**ABOUT THIS TASK**
Each entry must be duplicated precisely, with nothing left out.

**DATA EXTRACT**
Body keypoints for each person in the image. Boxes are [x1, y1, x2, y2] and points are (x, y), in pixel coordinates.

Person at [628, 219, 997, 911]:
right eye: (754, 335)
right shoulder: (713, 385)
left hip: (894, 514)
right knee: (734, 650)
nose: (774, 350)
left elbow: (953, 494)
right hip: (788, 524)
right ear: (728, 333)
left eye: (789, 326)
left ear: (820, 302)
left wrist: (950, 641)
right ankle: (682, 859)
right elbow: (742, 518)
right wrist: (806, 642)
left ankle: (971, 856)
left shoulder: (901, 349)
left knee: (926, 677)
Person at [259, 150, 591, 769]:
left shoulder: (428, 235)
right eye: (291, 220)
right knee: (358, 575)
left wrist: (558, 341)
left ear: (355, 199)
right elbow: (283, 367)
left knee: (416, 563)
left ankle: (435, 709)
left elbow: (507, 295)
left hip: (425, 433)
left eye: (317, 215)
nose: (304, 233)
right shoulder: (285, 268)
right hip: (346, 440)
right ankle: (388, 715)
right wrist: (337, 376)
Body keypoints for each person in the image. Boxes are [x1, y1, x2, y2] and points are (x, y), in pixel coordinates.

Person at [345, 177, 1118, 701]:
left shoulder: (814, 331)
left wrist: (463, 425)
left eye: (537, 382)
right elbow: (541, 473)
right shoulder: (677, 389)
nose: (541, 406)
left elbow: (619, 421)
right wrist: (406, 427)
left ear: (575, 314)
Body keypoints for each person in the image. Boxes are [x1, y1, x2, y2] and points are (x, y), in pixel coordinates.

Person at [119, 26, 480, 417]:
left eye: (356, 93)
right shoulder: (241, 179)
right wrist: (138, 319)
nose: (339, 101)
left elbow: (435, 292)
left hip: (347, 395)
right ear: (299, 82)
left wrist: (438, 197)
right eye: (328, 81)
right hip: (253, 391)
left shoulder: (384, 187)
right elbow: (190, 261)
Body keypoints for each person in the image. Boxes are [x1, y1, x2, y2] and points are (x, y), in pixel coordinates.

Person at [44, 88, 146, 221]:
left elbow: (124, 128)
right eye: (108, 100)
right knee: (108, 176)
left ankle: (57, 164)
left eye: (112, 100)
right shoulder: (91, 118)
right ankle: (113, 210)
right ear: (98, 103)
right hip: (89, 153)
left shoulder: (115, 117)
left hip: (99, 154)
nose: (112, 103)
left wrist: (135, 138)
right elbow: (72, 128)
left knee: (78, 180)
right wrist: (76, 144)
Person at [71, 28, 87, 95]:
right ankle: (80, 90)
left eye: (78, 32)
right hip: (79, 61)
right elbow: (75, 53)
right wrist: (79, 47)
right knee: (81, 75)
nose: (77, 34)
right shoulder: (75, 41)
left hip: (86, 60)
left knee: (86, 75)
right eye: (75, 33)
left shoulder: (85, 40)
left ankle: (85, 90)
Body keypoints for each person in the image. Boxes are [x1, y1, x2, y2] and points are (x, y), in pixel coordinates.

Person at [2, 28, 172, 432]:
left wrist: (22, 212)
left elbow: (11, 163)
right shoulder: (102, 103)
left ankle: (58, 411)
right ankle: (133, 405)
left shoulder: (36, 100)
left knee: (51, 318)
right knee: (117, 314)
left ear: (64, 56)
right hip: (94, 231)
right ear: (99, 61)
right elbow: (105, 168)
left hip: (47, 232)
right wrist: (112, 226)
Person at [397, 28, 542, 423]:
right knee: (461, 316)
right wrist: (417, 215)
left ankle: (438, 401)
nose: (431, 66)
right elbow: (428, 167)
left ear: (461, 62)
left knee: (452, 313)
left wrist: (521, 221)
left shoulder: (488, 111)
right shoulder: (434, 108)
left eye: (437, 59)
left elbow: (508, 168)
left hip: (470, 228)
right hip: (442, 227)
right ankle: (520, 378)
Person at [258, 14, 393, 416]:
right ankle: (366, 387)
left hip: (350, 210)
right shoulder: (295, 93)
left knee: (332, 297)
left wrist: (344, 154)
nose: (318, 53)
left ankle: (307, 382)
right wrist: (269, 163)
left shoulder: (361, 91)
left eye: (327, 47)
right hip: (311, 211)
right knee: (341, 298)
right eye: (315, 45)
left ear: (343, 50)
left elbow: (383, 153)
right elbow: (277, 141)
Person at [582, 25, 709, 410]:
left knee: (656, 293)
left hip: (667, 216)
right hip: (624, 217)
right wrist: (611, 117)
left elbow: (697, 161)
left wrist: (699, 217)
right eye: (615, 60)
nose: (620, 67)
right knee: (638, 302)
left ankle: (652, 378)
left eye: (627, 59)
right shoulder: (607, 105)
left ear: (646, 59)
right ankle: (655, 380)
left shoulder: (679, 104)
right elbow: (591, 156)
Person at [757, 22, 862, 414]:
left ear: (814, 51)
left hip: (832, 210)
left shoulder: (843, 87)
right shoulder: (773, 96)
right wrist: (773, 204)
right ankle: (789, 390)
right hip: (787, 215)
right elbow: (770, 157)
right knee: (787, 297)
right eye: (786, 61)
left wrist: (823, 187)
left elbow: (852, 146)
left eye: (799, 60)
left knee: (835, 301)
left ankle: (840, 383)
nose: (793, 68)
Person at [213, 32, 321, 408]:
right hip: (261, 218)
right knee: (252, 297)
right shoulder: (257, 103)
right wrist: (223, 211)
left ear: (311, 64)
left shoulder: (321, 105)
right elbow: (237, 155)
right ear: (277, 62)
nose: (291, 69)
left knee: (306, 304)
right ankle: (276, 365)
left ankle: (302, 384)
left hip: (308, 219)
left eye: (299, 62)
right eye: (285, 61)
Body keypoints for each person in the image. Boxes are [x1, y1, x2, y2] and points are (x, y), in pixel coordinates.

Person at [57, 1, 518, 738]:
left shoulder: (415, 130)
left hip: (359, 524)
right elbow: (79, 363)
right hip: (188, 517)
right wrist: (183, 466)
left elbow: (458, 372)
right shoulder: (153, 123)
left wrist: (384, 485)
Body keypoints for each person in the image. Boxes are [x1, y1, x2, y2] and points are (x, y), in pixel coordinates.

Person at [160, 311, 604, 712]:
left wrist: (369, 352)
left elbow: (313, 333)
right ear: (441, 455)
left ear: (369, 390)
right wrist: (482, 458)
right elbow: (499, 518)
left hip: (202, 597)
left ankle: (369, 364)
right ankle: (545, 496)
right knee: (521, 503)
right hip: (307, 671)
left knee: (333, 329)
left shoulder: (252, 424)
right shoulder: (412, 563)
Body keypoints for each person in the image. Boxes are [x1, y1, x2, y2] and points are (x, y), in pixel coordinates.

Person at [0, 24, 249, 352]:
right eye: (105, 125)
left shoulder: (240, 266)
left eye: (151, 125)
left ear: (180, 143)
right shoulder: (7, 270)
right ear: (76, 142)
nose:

**TASK RESULT**
Body keypoints for each person in the image. Boxes are [x1, y1, x2, y2] and points are (x, y), in pixel coordinates.

Person at [628, 219, 997, 911]:
right eye: (754, 335)
right shoulder: (713, 385)
left hip: (894, 514)
right knee: (734, 650)
nose: (774, 350)
left elbow: (953, 494)
right hip: (788, 524)
right ear: (728, 333)
left eye: (789, 326)
left ear: (820, 302)
left wrist: (950, 641)
right ankle: (682, 859)
right elbow: (742, 518)
right wrist: (806, 642)
left ankle: (971, 856)
left shoulder: (901, 349)
left knee: (926, 677)
Person at [259, 150, 591, 769]:
left shoulder: (428, 235)
right eye: (291, 220)
right knee: (358, 575)
left wrist: (558, 341)
left ear: (355, 199)
right elbow: (283, 367)
left knee: (416, 563)
left ankle: (435, 709)
left elbow: (507, 295)
left hip: (425, 433)
left eye: (317, 215)
nose: (304, 233)
right shoulder: (285, 268)
right hip: (346, 440)
right ankle: (388, 715)
right wrist: (337, 376)
Body keypoints for each person in the image. Boxes are [x1, y1, x2, y2] and points are (x, y), in pixel coordinates.

Person at [345, 177, 1118, 701]:
left shoulder: (814, 331)
left wrist: (463, 425)
left eye: (537, 382)
right elbow: (541, 473)
right shoulder: (677, 389)
nose: (541, 406)
left elbow: (619, 421)
right wrist: (406, 427)
left ear: (575, 314)
Body keypoints for each person in the image. Boxes are [x1, y1, x2, y2] and points are (x, y), in pixel coordinates.

Person at [119, 26, 480, 417]:
left eye: (356, 93)
right shoulder: (241, 179)
right wrist: (138, 319)
nose: (339, 101)
left elbow: (435, 292)
left hip: (347, 395)
right ear: (299, 82)
left wrist: (438, 197)
right eye: (328, 81)
right hip: (253, 391)
left shoulder: (384, 187)
right elbow: (190, 261)
Body keypoints for each person in the image. Boxes are [x1, y1, x2, y2] and points are (x, y), in pixel coordinates.

Person at [44, 88, 146, 221]:
left elbow: (124, 128)
right eye: (108, 100)
right knee: (108, 176)
left ankle: (57, 164)
left eye: (112, 100)
right shoulder: (91, 118)
right ankle: (113, 210)
right ear: (98, 103)
right hip: (89, 153)
left shoulder: (115, 117)
left hip: (99, 154)
nose: (112, 103)
left wrist: (135, 138)
right elbow: (72, 128)
left knee: (78, 180)
right wrist: (76, 144)
Person at [71, 28, 87, 95]:
right ankle: (80, 90)
left eye: (78, 32)
right hip: (79, 61)
right elbow: (75, 53)
right wrist: (79, 47)
right knee: (81, 75)
nose: (77, 34)
right shoulder: (75, 41)
left hip: (86, 60)
left knee: (86, 75)
right eye: (75, 33)
left shoulder: (85, 40)
left ankle: (85, 90)
Body keypoints for each person in the image. Boxes are [x1, y1, x2, y2] and points are (x, y), in pixel coordinates.

Person at [2, 28, 172, 432]:
left wrist: (22, 212)
left elbow: (11, 163)
right shoulder: (102, 103)
left ankle: (58, 411)
right ankle: (133, 405)
left shoulder: (36, 100)
left knee: (51, 318)
right knee: (117, 314)
left ear: (64, 56)
right hip: (94, 231)
right ear: (99, 61)
right elbow: (105, 168)
left hip: (47, 232)
right wrist: (112, 226)
Person at [397, 28, 542, 423]:
right knee: (461, 316)
right wrist: (417, 215)
left ankle: (438, 401)
nose: (431, 66)
right elbow: (428, 167)
left ear: (461, 62)
left knee: (452, 313)
left wrist: (521, 221)
left shoulder: (488, 111)
right shoulder: (434, 108)
left eye: (437, 59)
left elbow: (508, 168)
left hip: (470, 228)
right hip: (442, 227)
right ankle: (520, 378)
Person at [258, 14, 393, 416]:
right ankle: (366, 387)
left hip: (350, 210)
right shoulder: (295, 93)
left knee: (332, 297)
left wrist: (344, 154)
nose: (318, 53)
left ankle: (307, 382)
right wrist: (269, 163)
left shoulder: (361, 91)
left eye: (327, 47)
right hip: (311, 211)
right knee: (341, 298)
right eye: (315, 45)
left ear: (343, 50)
left elbow: (383, 153)
right elbow: (277, 141)
Person at [582, 25, 709, 410]:
left knee: (656, 293)
left hip: (667, 216)
right hip: (624, 217)
right wrist: (611, 117)
left elbow: (697, 161)
left wrist: (699, 217)
right eye: (615, 60)
nose: (620, 67)
right knee: (638, 302)
left ankle: (652, 378)
left eye: (627, 59)
right shoulder: (607, 105)
left ear: (646, 59)
right ankle: (655, 380)
left shoulder: (679, 104)
right elbow: (591, 156)
Person at [757, 22, 862, 414]:
left ear: (814, 51)
left hip: (832, 210)
left shoulder: (843, 87)
right shoulder: (773, 96)
right wrist: (773, 204)
right ankle: (789, 390)
right hip: (787, 215)
right elbow: (770, 157)
right knee: (787, 297)
right eye: (786, 61)
left wrist: (823, 187)
left elbow: (852, 146)
left eye: (799, 60)
left knee: (835, 301)
left ankle: (840, 383)
nose: (793, 68)
Person at [213, 32, 321, 408]:
right hip: (261, 218)
right knee: (252, 297)
right shoulder: (257, 103)
right wrist: (223, 211)
left ear: (311, 64)
left shoulder: (321, 105)
right elbow: (237, 155)
right ear: (277, 62)
nose: (291, 69)
left knee: (306, 304)
right ankle: (276, 365)
left ankle: (302, 384)
left hip: (308, 219)
left eye: (299, 62)
right eye: (285, 61)
Body keypoints for each person in the image. Boxes are [x1, y1, x2, y2] and points are (x, y), in pixel coordinates.

Person at [57, 1, 518, 738]:
left shoulder: (415, 130)
left hip: (359, 524)
right elbow: (79, 363)
right hip: (188, 517)
right wrist: (183, 466)
left elbow: (458, 372)
right shoulder: (153, 123)
left wrist: (384, 485)
Body keypoints for each person in the image. Boxes are [x1, y1, x2, y2] and points are (x, y), in pixel coordinates.

Person at [160, 311, 604, 712]:
left wrist: (369, 352)
left elbow: (313, 333)
right ear: (441, 455)
left ear: (369, 390)
right wrist: (482, 458)
right elbow: (499, 518)
left hip: (202, 597)
left ankle: (369, 364)
right ankle: (545, 496)
right knee: (521, 503)
right hip: (307, 671)
left knee: (333, 329)
left shoulder: (252, 424)
right shoulder: (412, 563)
Body keypoints for each person in the image. Boxes are [x1, y1, x2, y2] and points are (x, y), in pixel coordinates.

Person at [0, 24, 249, 352]:
right eye: (105, 125)
left shoulder: (240, 266)
left eye: (151, 125)
left ear: (180, 143)
right shoulder: (7, 270)
right ear: (76, 142)
nose:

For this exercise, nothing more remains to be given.